- Exercise description:
In the patent claims on treating eye disease linked to amyloid deposits, which eye diseases does claim 2 name?

- Page extract:
:::::

2. The method of claim 1 wherein said ophthalmic disease is Age-Related Maculopathy (ARM), non-exudative Age-Related Macular Degeneration (ARMD), exudative ARMD, or Glaucomatous Optic Neuropathy (GON).
3. The method of claim 1 wherein said patient has a perceived clinical risk factor or factor(s) or inherited risk factor(s) for the development or progression of ARM, ARMD, or GON.
4. The method of claim 1 wherein the patient has no known clinical risk factor or factor(s) or inherited risk factor(s) for the development or progression of ARM, ARMD, or GON.
5. The method of claim 1 wherein said component of an amyloid deposit is amyloid beta.
6. The method of claim 1 wherein the therapeutic agent is a monoclonal antibody to amyloid beta.
7. The method of claim 6 wherein the therapeutic agent is a humanized antibody.
8. The method of claim 7 wherein the antibody specifically binds to an epitope comprising a free N-terminal residue of amyloid beta.
9. The method of claim 7 wherein the antibody specifically binds to an epitope within residues 1- 10 of amyloid-beta.
10. The method of claim 1 wherein the therapeutic agent is administered intravenously, intramuscularly, subcutaneously, topically, transdermally, intradermally, orally, intranasally, intravitreally, intrasclerally, juxtasclerally or intracamerally.
11. The method of claim 1 wherein the level of the therapeutic agent is measured in a body fluid as an antibody titer or using an ELISA assay.
12. The method of claim 1 wherein the therapeutic agent specifically binds to a component of said amyloid deposit in the patient within the retina or optic nerve and induces a clearing response against the amyloid deposit.
13. A method for prophylactically or therapeutically treating an ophthalmic disease characterized by amyloid deposition in the eye or optic nerve comprising the administration of an effective dose to the patient of at least one therapeutic agent that induces an immune response to said amyloid deposit.
14. The method of claim 1 wherein the therapeutic agent induces an immune response to amyloid- beta.
15. The method of claim 1 wherein the therapeutic agent is a monoclonal antibody to amyloid- beta.
16. The method of claim 15 wherein the therapeutic agent is a humanized antibody.
17. The method of claim 16 wherein the antibody specifically binds to an epitope comprising a free N-terminal residue of amyloid-beta.
18. The method of claim 16 wherein the antibody specifically binds to an epitope within residues
1-10 of amyloid-beta.
19. The method of claim 13 wherein the therapeutic agent is administered intravenously, intramuscularly, subcutaneously, topically, transdermally, intradermally, orally, intranasally, intravitreally, intrasclerally, juxtasclerally or intracamerally.
20. The method of claim 13 wherein the level of the therapeutic agent is measured in a body fluid as an antibody titer or using an ELISA assay.
21 The method of claiml3 wherein the therapeutic agent specifically binds to a component of said amyloid deposit in the patient within the retina or optic nerve and induces an immune response to said amyloid deposit.

:::::

- Extracted data:
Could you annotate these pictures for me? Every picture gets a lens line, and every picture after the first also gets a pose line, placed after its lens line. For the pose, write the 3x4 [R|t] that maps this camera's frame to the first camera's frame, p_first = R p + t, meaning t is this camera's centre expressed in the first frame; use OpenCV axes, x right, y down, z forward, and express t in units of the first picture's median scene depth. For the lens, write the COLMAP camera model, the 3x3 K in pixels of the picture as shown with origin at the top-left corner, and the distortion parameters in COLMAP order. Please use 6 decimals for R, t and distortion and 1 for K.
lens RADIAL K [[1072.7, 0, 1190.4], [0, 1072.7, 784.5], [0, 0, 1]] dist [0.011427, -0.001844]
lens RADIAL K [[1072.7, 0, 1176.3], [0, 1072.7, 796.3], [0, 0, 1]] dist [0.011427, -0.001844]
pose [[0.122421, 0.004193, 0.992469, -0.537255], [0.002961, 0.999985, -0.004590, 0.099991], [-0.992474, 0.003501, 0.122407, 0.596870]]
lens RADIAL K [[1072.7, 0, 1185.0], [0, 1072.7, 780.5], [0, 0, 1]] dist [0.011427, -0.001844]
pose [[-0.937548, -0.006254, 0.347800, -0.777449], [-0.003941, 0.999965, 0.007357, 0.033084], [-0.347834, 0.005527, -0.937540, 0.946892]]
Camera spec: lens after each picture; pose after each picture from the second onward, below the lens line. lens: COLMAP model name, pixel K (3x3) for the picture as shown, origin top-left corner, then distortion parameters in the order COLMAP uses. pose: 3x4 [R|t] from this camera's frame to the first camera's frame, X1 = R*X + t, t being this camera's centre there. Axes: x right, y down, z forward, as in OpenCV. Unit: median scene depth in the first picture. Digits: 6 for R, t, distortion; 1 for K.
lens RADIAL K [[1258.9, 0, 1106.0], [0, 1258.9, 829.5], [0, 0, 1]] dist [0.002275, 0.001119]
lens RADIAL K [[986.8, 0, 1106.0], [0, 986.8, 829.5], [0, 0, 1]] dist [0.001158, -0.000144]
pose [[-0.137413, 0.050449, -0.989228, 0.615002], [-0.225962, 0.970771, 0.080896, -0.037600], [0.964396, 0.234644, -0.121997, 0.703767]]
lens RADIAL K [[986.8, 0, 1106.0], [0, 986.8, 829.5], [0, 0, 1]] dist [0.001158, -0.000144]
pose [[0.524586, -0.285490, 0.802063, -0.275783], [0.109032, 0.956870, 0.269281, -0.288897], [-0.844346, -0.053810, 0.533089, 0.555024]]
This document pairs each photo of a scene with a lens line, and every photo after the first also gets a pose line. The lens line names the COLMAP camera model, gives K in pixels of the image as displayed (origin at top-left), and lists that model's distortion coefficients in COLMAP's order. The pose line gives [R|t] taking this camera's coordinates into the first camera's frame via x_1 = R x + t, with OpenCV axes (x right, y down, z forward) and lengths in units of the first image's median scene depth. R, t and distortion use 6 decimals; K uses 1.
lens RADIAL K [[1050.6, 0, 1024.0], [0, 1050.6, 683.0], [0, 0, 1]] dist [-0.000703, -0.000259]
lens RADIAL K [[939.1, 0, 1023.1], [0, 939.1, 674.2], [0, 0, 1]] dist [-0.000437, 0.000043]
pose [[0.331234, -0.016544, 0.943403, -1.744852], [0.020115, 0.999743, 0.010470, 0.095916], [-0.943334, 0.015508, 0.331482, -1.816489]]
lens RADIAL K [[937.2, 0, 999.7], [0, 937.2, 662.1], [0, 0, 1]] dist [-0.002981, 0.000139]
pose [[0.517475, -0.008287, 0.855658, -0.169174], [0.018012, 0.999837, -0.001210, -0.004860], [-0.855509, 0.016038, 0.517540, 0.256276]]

:::::

- Task answer:
Age-Related Maculopathy (ARM), non-exudative Age-Related Macular Degeneration (ARMD), exudative ARMD, or Glaucomatous Optic Neuropathy (GON).